Umbria examined blog search results in October from Technorati, IceRocket and BlogPulse, finding that on average 44 of the top 100 results were splogs.
There are some subtleties in here that are being used to confound the reader. Umbria is making a claim that 10-20 % of the global data is spam. They are then implying that 44 % of the results in the listed search engines are spam, suggesting that the search engines are effectively amplifying the problem.
This is a pretty ugly way to go about negative marketing. There is an important piece of missing information: they don't disclose any details of the search terms used. Did they search for 'real estate'? or 'yoga for toddlers'? Were the searches representatitve of search user behaviour? - I'm guessing not as Umbria has no consumer facing search application.

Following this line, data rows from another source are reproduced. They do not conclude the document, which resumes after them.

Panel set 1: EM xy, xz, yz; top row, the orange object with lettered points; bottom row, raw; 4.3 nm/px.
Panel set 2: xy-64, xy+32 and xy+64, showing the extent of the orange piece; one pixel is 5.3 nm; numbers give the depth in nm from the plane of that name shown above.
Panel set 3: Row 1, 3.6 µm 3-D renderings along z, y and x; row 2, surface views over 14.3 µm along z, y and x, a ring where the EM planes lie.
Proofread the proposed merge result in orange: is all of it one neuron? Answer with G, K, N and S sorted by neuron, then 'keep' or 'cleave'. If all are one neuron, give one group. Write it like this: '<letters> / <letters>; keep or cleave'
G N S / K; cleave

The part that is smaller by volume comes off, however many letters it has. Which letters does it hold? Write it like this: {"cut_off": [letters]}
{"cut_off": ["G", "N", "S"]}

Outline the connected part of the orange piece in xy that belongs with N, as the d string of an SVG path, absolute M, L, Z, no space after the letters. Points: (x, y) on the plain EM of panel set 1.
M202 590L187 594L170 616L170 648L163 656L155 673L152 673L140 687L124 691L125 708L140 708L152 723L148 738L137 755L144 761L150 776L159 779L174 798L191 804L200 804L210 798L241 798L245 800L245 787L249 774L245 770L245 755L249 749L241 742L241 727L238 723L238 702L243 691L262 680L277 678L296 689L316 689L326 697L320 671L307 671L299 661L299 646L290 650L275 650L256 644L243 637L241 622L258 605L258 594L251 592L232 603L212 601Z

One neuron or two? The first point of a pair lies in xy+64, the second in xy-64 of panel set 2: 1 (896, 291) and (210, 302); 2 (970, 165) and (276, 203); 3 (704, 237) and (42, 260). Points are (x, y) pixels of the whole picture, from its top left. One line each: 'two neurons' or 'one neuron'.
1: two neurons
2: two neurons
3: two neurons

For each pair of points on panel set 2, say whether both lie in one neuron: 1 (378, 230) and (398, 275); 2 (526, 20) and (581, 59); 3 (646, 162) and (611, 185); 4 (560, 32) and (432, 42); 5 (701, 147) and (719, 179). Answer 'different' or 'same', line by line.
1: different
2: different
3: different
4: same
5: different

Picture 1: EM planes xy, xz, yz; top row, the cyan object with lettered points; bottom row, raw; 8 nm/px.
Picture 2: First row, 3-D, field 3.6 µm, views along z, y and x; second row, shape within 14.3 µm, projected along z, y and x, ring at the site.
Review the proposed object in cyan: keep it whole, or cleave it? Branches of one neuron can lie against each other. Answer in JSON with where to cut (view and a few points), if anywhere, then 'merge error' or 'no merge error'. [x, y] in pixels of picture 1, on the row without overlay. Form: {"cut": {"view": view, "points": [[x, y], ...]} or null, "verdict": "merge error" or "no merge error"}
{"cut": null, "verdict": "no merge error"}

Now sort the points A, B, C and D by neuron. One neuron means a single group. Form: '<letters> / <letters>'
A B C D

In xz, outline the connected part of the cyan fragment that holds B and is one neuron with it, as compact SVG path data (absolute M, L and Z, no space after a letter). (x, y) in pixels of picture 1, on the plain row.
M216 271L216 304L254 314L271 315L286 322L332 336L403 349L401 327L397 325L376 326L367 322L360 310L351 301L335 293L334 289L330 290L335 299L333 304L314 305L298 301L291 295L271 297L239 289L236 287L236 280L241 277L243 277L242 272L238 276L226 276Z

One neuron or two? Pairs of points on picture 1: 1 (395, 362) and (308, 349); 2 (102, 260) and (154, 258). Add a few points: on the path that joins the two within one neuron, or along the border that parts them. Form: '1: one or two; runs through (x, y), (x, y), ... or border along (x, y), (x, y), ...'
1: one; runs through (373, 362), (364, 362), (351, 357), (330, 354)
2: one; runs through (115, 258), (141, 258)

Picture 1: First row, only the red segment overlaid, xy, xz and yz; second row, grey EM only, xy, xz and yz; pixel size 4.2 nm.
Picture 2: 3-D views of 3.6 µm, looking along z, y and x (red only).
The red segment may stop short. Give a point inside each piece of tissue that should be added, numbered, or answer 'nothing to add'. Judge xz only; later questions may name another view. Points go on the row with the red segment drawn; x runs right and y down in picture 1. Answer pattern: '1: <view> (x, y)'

Umbria sells enterprise analysis applications over blog and other data, as do the most of the blog search engines cited. The processes involved in delivering quality results to such clients is quite different from those relating to supporting a consumer facing application like BlogPulse. In blog search engines, the primary dimension of ranking results is time, not relevance. Standard web search, where relevance is the primary ranking dimension, allows spam to simply fall to the bottom of the relevance ranking - never to be seen by the reader. Conflating time and relevance is a challanging problem. Determining the relevance of a post globally in a large-scale, data driven analytical engine is quite different and so the exposure to spam for customers of such systems is entirely different to exposure in time ranked blog search.